### DOCUMENT SECTION:
Decomposing CTFiYH's sample code base by Mark Seemann
An experience report.
In my book Code That Fits in Your Head (CTFiYH) I write in the last chapter:
If you've looked at the book's sample code base, you may have noticed that it looks disconcertingly monolithic. If you consider the full code base that includes the integration tests, as [the following figure] illustrates, there are all of three packages[...]. Of those, only one is production code.
[Figure caption:] The packages that make up the sample code base. With only a single production package, it reeks of a monolith.
Later, after discussing dependency cycles, I conclude:
I've been writing F# and Haskell for enough years that I naturally follow the beneficial rules that they enforce. I'm confident that the sample code is nicely decoupled, even though it's packaged as a monolith. But unless you have a similar experience, I recommend that you separate your code base into multiple packages.
Usually, you can't write something that cocksure without it backfiring, but I was really, really confident that this was the case. Still, it's always nagged me, because I believe that I should walk the walk rather than talk the talk. And I do admit that this was one of the few claims in the book that I actually didn't have code to back up.
So I decided to spend part of a weekend to verify that what I wrote was true. You won't believe what happened next.
Decomposition #
Reader, I was right all along.

### TASKS:
(1) In the account of decomposing the sample code base, quote every phrase that contains the word "monolith" or "monolithic."
(2) Check each statement against the account of decomposing the sample code base and mark it yes or no, quoting the words that decide it. (a) Only one of the sample code base's packages is production code. (b) The author had code to back up every claim in the book. (c) The author spent a full week checking the claim.
(3) Write the next part of the account of decomposing the sample code base, continuing after its final sentence.

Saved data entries
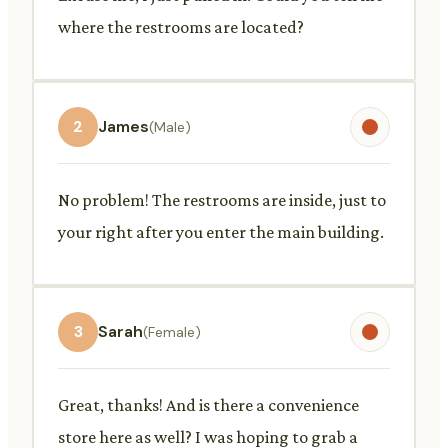
where the restrooms are located?
2
James
(Male)
No problem! The restrooms are inside, just to
your right after you enter the main building.
3
Sarah
(Female)
Great, thanks! And is there a convenience
store here as well? I was hoping to grab a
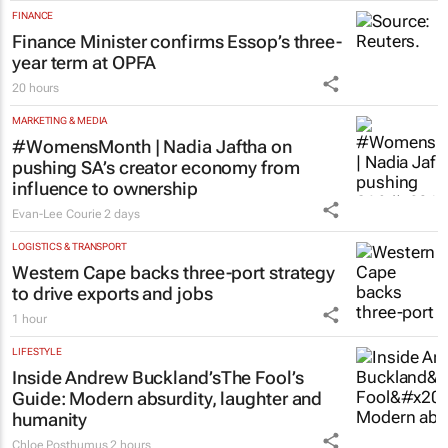
programme for Grade R–6
learners
Saving Grace Education
3 Aug 2026
FINANCE
Finance Minister confirms Essop’s three-
year term at OPFA
20 hours
MARKETING & MEDIA
#WomensMonth | Nadia Jaftha on
pushing SA’s creator economy from
influence to ownership
Evan-Lee Courie
2 days
LOGISTICS & TRANSPORT
Western Cape backs three-port strategy
to drive exports and jobs
1 hour
LIFESTYLE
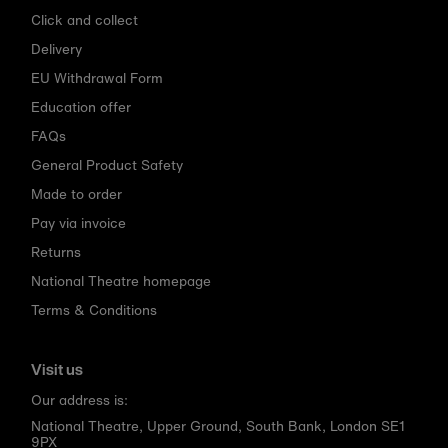
Click and collect
Delivery
EU Withdrawal Form
Education offer
FAQs
General Product Safety
Made to order
Pay via invoice
Returns
National Theatre homepage
Terms & Conditions
Visit us
Our address is:
National Theatre, Upper Ground, South Bank, London SE1
9PX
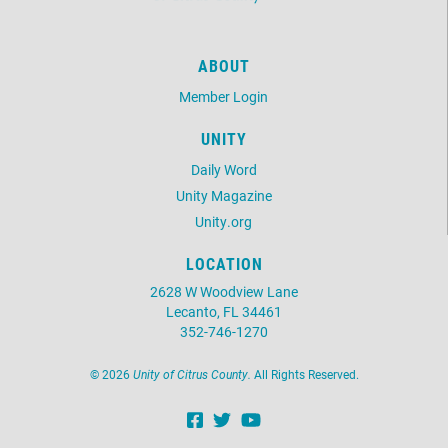
ABOUT
Member Login
UNITY
Daily Word
Unity Magazine
Unity.org
LOCATION
2628 W Woodview Lane
Lecanto, FL 34461
352-746-1270
©
2026
Unity of Citrus County.
All Rights Reserved.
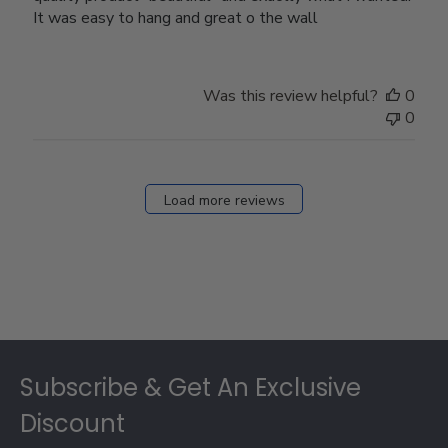
It was easy to hang and great o the wall
Was this review helpful?
0
0
Load more reviews
Footer
Subscribe & Get An Exclusive
Discount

### ANSWERS IN ORDER:
(1)
"it looks disconcertingly monolithic"
"it reeks of a monolith"
"it's packaged as a monolith"

(2)
(a) Yes: "Of those, only one is production code."
(b) No: "this was one of the few claims in the book that I actually didn't have code to back up."
(c) No: "So I decided to spend part of a weekend to verify that what I wrote was true."

(3)
I stopped my experiment when my package graph looked like this:
Does that look familiar? It should; it's a poster example of Ports and Adapters, or, if you will, Clean Architecture. Notice how all dependencies point inward, following the Dependency Inversion Principle.
The Domain Model has no dependencies, while the HTTP Model (Application Layer) only depends on the Domain Model. The outer layer contains the ports and adapters, as well as the Composition Root. The Web Host is a small web project that composes everything else. In order to do that, it must reference everything else, either directly (SMTP, SQL, HTTP Model) or transitively (Domain Model).
The Adapters, on the other hand, depend on the HTTP Model and (not shown) the SDKs that they adapt. The SqlReservationsRepository
class, for example, is implemented in the SQL library, adapting the System.Data.SqlClient
SDK to look like an IReservationsRepository
, which is defined in the HTTP Model.
The SMTP library is similar. It contains a concrete implementation called SmtpPostOffice
that adapts the System.Net.Mail
API to look like an IPostOffice
object. Once again, the IPostOffice
interface is defined in the HTTP Model.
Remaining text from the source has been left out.